BizTalk Server stellt nicht nur die nötige Infrastruktur für die Abwicklung solcher Prozessautomatisierungen zur Verfügung, sondern wartet auch mit den notwendigen Entwicklungswerkzeugen auf, mit denen solche Prozesse relativ einfach entworfen werden können.

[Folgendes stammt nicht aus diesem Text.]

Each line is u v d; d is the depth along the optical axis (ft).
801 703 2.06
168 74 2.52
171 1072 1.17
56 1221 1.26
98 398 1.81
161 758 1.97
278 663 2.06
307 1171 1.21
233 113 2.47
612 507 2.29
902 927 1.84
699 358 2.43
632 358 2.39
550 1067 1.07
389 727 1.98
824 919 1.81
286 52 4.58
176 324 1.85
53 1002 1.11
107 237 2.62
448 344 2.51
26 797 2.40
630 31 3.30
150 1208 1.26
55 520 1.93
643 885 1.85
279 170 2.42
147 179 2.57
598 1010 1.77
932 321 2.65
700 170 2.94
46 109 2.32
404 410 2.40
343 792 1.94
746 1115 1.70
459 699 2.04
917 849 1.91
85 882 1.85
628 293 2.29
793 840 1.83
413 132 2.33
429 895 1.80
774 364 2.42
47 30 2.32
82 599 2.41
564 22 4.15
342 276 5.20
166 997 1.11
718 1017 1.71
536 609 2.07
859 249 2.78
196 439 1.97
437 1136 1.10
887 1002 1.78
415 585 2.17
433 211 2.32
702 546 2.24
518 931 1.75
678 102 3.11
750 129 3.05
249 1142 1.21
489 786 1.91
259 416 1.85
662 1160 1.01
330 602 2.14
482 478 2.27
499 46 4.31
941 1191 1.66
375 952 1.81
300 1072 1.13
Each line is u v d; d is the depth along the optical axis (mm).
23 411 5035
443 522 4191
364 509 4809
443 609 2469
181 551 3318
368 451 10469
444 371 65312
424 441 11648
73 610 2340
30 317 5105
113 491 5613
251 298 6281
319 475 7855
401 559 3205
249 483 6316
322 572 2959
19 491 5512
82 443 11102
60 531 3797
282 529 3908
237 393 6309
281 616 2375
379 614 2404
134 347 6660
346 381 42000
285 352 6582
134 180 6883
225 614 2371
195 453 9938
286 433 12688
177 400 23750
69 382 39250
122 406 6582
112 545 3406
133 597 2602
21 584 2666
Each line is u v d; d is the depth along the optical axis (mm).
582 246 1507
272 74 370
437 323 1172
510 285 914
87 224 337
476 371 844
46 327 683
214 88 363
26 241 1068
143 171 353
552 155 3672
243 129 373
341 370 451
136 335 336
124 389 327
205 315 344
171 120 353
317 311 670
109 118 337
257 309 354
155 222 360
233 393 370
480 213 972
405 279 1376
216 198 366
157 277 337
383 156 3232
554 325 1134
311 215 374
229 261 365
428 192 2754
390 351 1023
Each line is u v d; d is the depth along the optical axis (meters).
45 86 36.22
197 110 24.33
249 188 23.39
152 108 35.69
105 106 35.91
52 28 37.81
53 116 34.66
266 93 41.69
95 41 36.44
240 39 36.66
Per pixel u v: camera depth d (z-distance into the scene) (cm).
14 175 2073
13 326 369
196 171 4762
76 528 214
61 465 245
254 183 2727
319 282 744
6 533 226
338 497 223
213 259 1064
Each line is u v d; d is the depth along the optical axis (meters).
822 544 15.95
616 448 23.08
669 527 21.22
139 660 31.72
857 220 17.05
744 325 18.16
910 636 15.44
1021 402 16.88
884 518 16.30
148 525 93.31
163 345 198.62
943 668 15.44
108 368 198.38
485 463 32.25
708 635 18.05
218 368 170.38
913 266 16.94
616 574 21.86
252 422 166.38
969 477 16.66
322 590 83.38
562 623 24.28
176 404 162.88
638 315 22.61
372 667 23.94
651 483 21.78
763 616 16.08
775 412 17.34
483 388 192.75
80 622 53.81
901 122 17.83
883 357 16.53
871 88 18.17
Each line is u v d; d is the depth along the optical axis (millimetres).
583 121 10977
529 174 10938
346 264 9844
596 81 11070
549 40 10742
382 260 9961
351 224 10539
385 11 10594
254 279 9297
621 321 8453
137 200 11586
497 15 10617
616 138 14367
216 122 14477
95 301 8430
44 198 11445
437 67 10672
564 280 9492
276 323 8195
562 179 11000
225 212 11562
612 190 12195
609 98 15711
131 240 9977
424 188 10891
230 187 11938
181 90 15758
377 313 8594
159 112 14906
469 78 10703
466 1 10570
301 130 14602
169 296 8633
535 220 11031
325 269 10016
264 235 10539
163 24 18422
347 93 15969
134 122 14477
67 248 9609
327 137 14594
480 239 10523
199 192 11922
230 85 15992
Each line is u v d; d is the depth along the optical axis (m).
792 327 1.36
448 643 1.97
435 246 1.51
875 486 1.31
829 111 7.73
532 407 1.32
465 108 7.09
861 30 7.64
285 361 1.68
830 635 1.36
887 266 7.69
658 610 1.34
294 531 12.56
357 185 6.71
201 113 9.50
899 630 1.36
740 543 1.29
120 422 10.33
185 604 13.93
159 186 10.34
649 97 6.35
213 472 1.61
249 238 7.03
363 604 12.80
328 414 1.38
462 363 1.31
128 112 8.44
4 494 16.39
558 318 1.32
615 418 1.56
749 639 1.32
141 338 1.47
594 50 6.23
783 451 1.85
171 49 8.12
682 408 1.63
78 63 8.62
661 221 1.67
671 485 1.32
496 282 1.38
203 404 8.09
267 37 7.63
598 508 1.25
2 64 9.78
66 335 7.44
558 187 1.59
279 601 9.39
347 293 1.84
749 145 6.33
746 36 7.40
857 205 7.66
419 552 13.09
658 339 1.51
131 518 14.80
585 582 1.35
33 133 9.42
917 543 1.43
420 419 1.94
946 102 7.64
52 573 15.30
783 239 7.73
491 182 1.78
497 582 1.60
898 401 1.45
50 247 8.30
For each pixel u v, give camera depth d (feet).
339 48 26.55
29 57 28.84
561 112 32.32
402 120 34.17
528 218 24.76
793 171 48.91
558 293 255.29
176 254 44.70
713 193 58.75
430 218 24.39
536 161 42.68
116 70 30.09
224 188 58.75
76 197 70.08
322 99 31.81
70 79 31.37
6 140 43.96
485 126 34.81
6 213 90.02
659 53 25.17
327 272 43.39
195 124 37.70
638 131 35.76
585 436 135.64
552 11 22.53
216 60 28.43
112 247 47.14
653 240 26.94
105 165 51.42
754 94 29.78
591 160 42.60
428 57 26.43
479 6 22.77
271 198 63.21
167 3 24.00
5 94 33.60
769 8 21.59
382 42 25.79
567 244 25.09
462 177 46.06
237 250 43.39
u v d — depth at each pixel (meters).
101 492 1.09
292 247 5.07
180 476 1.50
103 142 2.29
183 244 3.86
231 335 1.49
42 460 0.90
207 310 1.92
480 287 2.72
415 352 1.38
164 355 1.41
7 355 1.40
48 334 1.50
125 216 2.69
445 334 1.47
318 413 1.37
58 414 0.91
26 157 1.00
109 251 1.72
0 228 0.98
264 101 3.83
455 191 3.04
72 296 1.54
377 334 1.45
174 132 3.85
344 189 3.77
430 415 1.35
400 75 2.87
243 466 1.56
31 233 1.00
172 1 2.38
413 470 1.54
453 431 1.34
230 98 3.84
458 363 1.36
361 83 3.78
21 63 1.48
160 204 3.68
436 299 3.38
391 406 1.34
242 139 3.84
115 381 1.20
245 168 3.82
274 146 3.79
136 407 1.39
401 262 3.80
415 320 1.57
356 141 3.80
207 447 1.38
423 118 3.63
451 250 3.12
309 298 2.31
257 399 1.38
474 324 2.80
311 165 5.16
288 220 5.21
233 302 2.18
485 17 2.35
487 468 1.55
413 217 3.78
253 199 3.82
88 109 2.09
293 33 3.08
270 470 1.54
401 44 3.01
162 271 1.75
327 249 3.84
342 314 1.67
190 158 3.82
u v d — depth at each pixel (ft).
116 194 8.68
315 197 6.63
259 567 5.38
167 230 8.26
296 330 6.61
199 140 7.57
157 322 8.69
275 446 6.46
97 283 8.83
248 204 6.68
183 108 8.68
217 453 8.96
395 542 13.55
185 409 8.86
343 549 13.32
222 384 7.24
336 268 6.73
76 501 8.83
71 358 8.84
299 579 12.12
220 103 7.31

Weitgehende .Net-ifizierung

BizTalk Server 2004 ist eines der ersten kommerziellen Microsoft-Produkte, das zu einem grossen Teil auf dem .Net-Framework basiert. So wurden viele Komponenten des Servers mit C# entwickelt und setzen direkt auf der .Net-Runtime auf. Das gilt auch für die eigenen Business-Prozesse, die mit BizTalk Server erstellt wurden: Sie werden direkt in MSIL (.Net Zwischencode) übersetzt und liegen anschliessend als .Net-Komponenten (Assemblies) vor.
Auch an der Tool-Front zeigt der .Net-Effekt seine Auswirkungen. So wurden alle BizTalk-Entwicklungswerkzeuge nahtlos mit Visual Studio .Net integriert. Im Standalone-Betrieb können die BizTalk-Werkzeuge nicht mehr eingesetzt werden. Somit können zwar viele .Net-Entwickler mit ihrer gewohnten Umgebung BizTalk-Lösungen programmieren, benötigten aber auch zwingend eine entsprechende Visual-Studio-.Net-Lizenz. BizTalk Server kommt neu mit einer soliden Unterstützung für Web Services: Einerseits können Web Services direkt aus BizTalk-Anwendungen konsumiert werden, andererseits kann ein Business-Prozess per Wizard als ASP.Net-Web-Service publiziert werden.


Applikationen verbinden

Das offene Adapterkonzept in BizTalk Server bildet die Basis für die Interaktion mit anderen Anwendungen und Legacy- Systemen. Adapter funktionieren ähnlich wie die Hardware- oder Datenbanktreiber unter Windows: Eine einklinkbare Softwarekomponente regelt die Kommunikation mit einer bestimmten Anwendung oder über ein spezifisches Protokoll. BizTalk Server 2004 kommt standardmässig mit sieben fest integrierten Adaptern, über die Daten per Web Services, Microsoft Message Queuing Services (MSMQ), HTTP, SMTP, EDI, SQL Server oder über auf dem File System abgelegte Dateien ausgetauscht werden können. Von Drittanbietern sind einige kostenpflichtige Adapter für verbreitete Business-Applikationen und Protokolle angekündigt oder bereits verfügbar. Dazu zählen Adapter für SAP, Siebel CRM, IBM MQ Series (neu WebSphere MQ), SWIFT, RosettaNet und ebXML.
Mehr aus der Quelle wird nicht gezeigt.